每天学习一些旧知识,第十四部分:read()返回值可能会令人惊讶

  • Porting Source Code: Last week, the author ported some source code from Watcom C to Microsoft C. Watcom C was intended to be highly compatible with Microsoft's C dialect, so in general, it wasn't difficult.
  • One Small Program Crash: However, one small program kept crashing when built with Microsoft C. It didn't do anything suspicious and didn't produce notable warnings with either compiler.
  • Difference in read() Behavior: After debugging, the difference was traced to code involving read(). When a file is open with the O_TEXT flag, the return value of read() is different between the two compilers' run-time libraries.
  • Watcom Documentation: Watcom's documentation states that read() returns the number of bytes of data transmitted from the file to the buffer (excluding carriage-return characters removed during transmission). It attempts to fill the entire buffer.

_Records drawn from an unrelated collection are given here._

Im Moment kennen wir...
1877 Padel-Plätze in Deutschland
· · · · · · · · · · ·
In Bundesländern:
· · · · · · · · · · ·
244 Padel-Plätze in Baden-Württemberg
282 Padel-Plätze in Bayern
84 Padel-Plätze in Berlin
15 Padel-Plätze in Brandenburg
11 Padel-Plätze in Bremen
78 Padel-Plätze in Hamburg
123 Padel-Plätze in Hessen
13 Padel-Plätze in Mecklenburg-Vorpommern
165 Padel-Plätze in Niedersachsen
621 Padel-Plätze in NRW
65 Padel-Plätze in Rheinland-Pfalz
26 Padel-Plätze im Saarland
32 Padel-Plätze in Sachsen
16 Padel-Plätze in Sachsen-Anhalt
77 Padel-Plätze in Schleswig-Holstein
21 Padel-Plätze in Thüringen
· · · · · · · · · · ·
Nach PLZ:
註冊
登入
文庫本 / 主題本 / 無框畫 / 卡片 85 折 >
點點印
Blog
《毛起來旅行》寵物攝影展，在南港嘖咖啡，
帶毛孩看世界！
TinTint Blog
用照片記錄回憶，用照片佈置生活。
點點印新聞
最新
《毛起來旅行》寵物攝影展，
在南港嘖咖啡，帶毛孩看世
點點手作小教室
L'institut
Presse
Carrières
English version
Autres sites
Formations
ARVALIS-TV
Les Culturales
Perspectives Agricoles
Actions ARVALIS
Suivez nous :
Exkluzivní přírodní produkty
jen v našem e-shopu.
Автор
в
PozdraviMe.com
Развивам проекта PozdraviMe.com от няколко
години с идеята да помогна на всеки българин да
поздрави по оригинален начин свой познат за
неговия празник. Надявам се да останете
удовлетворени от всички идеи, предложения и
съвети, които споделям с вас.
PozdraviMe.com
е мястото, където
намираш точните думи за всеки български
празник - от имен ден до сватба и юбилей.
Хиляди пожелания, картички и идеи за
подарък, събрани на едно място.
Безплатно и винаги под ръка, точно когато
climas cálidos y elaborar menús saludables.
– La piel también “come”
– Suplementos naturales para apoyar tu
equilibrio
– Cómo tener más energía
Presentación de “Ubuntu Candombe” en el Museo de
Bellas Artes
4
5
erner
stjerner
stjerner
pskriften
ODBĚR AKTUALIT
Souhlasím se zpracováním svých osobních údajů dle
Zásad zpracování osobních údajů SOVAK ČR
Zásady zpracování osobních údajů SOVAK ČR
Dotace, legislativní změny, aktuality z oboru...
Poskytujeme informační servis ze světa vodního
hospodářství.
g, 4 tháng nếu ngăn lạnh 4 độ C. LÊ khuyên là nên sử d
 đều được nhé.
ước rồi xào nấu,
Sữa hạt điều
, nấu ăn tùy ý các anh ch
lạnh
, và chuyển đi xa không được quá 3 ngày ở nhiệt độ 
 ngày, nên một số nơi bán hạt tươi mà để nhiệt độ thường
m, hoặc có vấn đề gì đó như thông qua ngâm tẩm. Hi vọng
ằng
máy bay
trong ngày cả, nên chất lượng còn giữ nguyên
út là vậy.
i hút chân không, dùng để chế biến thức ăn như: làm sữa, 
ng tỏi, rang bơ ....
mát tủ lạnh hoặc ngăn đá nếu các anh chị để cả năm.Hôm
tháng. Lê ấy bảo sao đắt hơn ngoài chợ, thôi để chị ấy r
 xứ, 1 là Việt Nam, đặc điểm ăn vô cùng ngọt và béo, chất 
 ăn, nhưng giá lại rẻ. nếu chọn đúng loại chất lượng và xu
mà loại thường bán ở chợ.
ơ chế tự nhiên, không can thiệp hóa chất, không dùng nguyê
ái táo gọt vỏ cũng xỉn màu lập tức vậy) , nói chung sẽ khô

  • Microsoft Documentation: Microsoft's documentation says that read() returns the number of bytes actually read, which may be less than the requested count if there are fewer bytes left in the file or if opened in text mode. In text mode, each CR-LF pair is replaced with a single LF, and only the single LF is counted in the return value.
  • Discrepancy Reason: The discrepancy is that for files opened in text mode, the total number of bytes on disk is likely higher than the number read into application buffers due to CR/LF sequence shrinking to LF. Microsoft defines the length argument as the number of bytes read from disk, while Watcom interprets it as the number of bytes written to the buffer.
  • Drawbacks of Microsoft Approach: Microsoft's approach has two drawbacks. It makes it impossible to test for end-of-file and error conditions by simply checking the number of bytes read, and it is inconsistent with the behavior of fread() for text files.
  • fread() Behavior: In all tested run-time libraries, fread() on text files behaves like Watcom's read(), attempting to fill the destination buffer with the specified number of bytes.
  • No Standard Specification: The behavior of read() for text files is not specified by any standard as POSIX and its successors don't know about text files.
  • Runtime Library Differences: There are also differences in how different run-time libraries handle CR characters in text files, which is a topic for a different blog post.